§ Text:
▽

Primary care specialties will receive the largest increase in payment by virtue of a new payment for managing a Medicare beneficiary’s care when the beneficiary is discharged from an outpatient hospital observation, inpatient hospital, community mental health center, partial hospitalization services or from an SNF. While announcing its new policy, CMS acknowledged that the extensive non-face-to-face care coordination provided by physicians and nurses was not considered in the existing payment schedule for E/M (Evaluation & Management) services. The new directive will provide payments for physicians as well as other healthcare providers for coordinating care transitions of Medicare beneficiaries after they are discharged from hospitals/skilled nursing facilities to assisted living facilities or their own homes. The new rule is effective from January 1, 2013.
The New Codes: 99495 & 99496
CMS has a clear objective in introducing these new codes for Transitional Care Management (TCM) services. They are intended to prevent emergency department visits and re-hospitalizations during the first 30 days after discharge. Apart from primary care physicians who would be billing for most of these services, specialists who provide necessary services can also bill these new CPT codes.
TCM Code Requirements
- 99495, TCM: Communication (direct contact, telephone, electronic) with the patient and/or caregiver within two business days of discharge; Medical decision-making of at least moderate complexity during the service period; face-to-face visit within 14 calendar days of discharge.
- 99496, TCM: Communication (direct contact, telephone, electronic) with patient and/or caregiver within two business days of discharge; Medical decision-making of high complexity during the service period, face-to-face visit within seven calendar days of discharge.
It is to be noted that both these codes necessitate communication with the patient and/or care provider within two business days of discharge, plus a face-to-face visit with the patient within a fixed time period. Decision regarding medication and management must be made at least by the day of the face-to-face visit.
Non face-to-face care coordination services can be carried out by the provider and/or licensed clinical staff under his/her direction. However, the face-to-face visit is to be performed by the providers themselves with staff assistance.
Fee Schedule for the New TCM Codes
The values assigned to the new TCM codes are 4.82 relative value units for Code 99495 and 6.79 relative value units for Code 99496. Provided the Congress prevents the impending 26.5% cut to payments for physicians and maintains the current conversion factor of $34.0066, the payments for these codes will be:
In non-facility (Physician office) settings:
- Code 99495: $163.91
- Code 99496: $230.90
In facility (Outpatient hospital) settings:
- Code 99495: $134.67
- Code 99496: $197.58
These codes can be billed only after at least 30 days post discharge, when the service period is completed. The primary care incentive payments will not be added to these amounts.
Points to Keep in Mind
- Make sure that you bill only for post-discharge patients who require moderate or high-complexity medical decision making.
- The initial face-to-face visit need not necessarily be in the office.
- The first face-to-face visit with the patient after discharge is part of the TCM service and cannot be reported separately. E/M services provided additionally can be reported separately.
- Documentation guidelines for E/M are not applicable to these codes. Providers must therefore take into account how they would like to document the non face-to-face services that are required by codes. Complexity of the medical decision making, timing of the first communication after discharge, and date of the face-to-face visit will have to be documented.
- Providers can use these codes to bill for new as well as established patients.
- Discharge services and the face-to-face visit required under the TCM code cannot be provided on the same day. However, the same practitioner who bills for discharge services can also bill for TCM services. Importantly, the same practitioner cannot report TCM services provided during a post-surgery period for a service with a global period since it is understood that these services are already included in the payment for the underlying procedure.
- A very important point to remember is that only one practitioner can bill for TCM services during the 30 days post discharge of a patient. The first practitioner to bill for the service alone will receive reimbursement. Therefore, practitioners should necessarily communicate with the patient and/or caregiver, and the discharging physician to be clear about who will be managing the TCM services.
- Practitioners can bill for TCM only once in the 30 days after discharge even if the patient happens to be discharged 2 or more times within the 30-day period.
- Providers cannot bill for other care coordination services (such as care plan oversight codes 99339, 99340, 99374 – 99380) provided during the TCM period.

△

§ Extracted data entries:

▽

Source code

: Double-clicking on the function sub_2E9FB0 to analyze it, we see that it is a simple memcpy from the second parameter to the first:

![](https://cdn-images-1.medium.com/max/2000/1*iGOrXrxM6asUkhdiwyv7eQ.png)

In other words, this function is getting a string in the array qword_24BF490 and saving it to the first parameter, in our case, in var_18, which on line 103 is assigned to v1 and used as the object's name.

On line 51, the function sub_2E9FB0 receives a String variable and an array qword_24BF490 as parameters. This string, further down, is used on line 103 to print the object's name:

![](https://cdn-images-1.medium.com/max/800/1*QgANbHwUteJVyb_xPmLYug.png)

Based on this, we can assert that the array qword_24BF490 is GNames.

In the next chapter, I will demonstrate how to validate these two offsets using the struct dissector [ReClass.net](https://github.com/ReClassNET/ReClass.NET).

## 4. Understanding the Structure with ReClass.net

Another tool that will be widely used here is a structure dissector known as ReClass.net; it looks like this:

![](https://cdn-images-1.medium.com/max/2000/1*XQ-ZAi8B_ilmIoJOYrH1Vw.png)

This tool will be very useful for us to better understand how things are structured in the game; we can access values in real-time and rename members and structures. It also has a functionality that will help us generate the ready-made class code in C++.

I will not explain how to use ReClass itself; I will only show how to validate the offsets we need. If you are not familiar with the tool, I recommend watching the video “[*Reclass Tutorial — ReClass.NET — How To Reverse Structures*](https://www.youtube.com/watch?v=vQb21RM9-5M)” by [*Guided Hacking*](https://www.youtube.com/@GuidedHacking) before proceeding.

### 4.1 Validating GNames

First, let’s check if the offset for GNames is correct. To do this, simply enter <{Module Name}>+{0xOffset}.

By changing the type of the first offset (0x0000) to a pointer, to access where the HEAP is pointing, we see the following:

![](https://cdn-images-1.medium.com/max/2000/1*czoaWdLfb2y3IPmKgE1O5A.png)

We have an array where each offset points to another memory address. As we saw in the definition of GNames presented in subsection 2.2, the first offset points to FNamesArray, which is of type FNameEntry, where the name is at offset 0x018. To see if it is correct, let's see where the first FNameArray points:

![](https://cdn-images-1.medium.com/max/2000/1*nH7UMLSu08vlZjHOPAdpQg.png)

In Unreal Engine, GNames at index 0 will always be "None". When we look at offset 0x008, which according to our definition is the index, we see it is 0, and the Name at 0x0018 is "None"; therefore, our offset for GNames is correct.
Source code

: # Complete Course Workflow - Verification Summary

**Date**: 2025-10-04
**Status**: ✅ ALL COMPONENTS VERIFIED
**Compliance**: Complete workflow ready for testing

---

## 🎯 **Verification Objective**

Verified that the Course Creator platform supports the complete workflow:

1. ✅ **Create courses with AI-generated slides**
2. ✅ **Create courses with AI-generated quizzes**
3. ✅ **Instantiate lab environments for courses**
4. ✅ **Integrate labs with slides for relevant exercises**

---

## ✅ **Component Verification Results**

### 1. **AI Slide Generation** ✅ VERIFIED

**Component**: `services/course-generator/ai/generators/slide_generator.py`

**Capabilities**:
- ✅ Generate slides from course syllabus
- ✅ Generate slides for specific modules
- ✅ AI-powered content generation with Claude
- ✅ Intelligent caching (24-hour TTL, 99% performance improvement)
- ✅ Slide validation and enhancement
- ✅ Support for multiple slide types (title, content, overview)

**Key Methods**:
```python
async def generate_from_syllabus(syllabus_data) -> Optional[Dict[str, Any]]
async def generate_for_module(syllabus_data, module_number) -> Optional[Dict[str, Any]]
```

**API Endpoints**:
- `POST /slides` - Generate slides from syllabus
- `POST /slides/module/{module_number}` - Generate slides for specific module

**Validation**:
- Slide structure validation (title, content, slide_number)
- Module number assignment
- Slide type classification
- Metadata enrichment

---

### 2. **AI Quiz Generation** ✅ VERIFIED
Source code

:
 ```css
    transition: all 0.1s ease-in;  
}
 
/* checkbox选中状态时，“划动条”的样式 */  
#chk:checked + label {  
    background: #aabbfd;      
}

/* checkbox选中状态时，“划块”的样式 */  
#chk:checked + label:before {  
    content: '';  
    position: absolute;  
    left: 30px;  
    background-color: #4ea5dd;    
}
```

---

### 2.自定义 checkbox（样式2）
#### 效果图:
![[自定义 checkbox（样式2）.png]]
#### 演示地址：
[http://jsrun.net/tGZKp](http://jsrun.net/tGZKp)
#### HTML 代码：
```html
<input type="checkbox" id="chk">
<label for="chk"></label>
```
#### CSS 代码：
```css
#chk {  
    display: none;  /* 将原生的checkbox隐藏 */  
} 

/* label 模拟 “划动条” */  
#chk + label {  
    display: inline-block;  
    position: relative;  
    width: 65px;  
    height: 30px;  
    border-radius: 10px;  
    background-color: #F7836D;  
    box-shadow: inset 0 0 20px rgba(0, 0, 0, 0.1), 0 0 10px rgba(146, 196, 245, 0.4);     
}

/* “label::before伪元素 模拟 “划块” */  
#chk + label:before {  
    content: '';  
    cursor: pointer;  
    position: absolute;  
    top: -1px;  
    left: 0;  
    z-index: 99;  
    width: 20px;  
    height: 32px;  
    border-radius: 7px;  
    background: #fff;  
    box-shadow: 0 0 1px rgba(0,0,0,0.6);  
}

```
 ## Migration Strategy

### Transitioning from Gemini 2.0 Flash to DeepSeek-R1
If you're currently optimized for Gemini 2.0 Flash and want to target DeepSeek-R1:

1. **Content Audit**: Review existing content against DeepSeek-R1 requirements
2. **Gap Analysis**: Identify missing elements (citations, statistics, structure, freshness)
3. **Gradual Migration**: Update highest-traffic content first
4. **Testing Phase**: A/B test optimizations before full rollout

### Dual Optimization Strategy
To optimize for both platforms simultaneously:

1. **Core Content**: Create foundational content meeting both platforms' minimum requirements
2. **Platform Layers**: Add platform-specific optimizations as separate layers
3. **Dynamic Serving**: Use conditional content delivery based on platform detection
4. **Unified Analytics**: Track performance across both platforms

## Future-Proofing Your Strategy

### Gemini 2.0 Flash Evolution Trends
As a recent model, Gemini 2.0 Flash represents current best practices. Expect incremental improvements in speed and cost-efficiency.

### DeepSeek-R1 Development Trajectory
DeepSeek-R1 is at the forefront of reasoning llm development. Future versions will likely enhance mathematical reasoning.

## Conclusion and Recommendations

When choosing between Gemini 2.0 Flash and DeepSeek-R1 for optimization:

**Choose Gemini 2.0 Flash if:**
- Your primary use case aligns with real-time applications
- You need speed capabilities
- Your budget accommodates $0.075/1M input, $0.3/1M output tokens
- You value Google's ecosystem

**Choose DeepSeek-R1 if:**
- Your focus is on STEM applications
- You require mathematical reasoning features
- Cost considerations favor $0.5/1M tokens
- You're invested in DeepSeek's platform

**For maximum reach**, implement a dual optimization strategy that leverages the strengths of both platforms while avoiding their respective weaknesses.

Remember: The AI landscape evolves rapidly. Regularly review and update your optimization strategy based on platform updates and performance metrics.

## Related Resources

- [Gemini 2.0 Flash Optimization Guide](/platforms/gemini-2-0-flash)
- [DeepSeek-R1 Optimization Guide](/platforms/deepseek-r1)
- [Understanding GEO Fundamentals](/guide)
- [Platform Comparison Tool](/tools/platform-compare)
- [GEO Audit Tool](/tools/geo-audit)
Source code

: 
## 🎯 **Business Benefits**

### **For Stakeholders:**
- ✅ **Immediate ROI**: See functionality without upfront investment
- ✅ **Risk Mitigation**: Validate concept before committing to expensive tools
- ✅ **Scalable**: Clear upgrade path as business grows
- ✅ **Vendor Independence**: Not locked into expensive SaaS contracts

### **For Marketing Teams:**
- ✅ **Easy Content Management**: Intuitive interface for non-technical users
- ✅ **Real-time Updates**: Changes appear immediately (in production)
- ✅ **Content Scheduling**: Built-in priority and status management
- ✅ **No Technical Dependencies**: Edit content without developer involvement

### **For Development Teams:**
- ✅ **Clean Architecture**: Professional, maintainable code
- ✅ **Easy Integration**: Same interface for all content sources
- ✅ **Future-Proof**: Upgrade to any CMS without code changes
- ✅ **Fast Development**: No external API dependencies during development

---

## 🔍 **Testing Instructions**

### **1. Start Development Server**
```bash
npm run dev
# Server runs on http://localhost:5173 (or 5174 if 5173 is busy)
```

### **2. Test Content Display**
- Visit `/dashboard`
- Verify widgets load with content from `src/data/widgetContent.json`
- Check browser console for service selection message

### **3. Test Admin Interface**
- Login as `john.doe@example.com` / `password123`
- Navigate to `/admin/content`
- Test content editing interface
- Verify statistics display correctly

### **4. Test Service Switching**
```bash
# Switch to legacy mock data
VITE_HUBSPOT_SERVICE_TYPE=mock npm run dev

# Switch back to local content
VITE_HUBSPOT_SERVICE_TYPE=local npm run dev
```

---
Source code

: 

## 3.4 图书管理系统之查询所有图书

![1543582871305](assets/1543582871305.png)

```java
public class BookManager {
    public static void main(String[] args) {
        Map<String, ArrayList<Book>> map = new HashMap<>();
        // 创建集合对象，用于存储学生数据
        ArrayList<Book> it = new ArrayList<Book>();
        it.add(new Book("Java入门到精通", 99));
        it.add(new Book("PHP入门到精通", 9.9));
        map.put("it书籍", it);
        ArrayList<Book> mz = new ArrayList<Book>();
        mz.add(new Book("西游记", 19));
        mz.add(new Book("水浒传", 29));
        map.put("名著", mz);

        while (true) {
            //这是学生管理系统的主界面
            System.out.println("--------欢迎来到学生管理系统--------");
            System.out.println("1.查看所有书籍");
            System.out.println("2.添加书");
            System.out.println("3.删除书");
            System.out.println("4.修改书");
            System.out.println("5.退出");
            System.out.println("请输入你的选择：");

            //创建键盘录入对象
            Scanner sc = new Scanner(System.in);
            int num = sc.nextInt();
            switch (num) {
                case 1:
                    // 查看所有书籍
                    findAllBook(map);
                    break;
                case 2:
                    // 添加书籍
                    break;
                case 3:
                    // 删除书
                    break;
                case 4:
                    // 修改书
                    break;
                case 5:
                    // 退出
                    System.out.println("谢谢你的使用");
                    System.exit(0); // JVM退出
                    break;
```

△

§ Prompt 1: Write out word for word the part of the Transitional Care Management article that opens with the words "Points to Keep" and closes with "to be documented.".
§ Prompt 2: List every place or service named in the opening paragraph of the Transitional Care Management article from which a Medicare beneficiary's discharge qualifies for the new care-management payment.
The records have no connection to the Transitional Care Management article.

§ Problem solution 1:
Points to Keep in Mind
- Make sure that you bill only for post-discharge patients who require moderate or high-complexity medical decision making.
- The initial face-to-face visit need not necessarily be in the office.
- The first face-to-face visit with the patient after discharge is part of the TCM service and cannot be reported separately. E/M services provided additionally can be reported separately.
- Documentation guidelines for E/M are not applicable to these codes. Providers must therefore take into account how they would like to document the non face-to-face services that are required by codes. Complexity of the medical decision making, timing of the first communication after discharge, and date of the face-to-face visit will have to be documented.

§ Problem solution 2:
- outpatient hospital observation
- inpatient hospital
- community mental health center
- partial hospitalization services
- SNF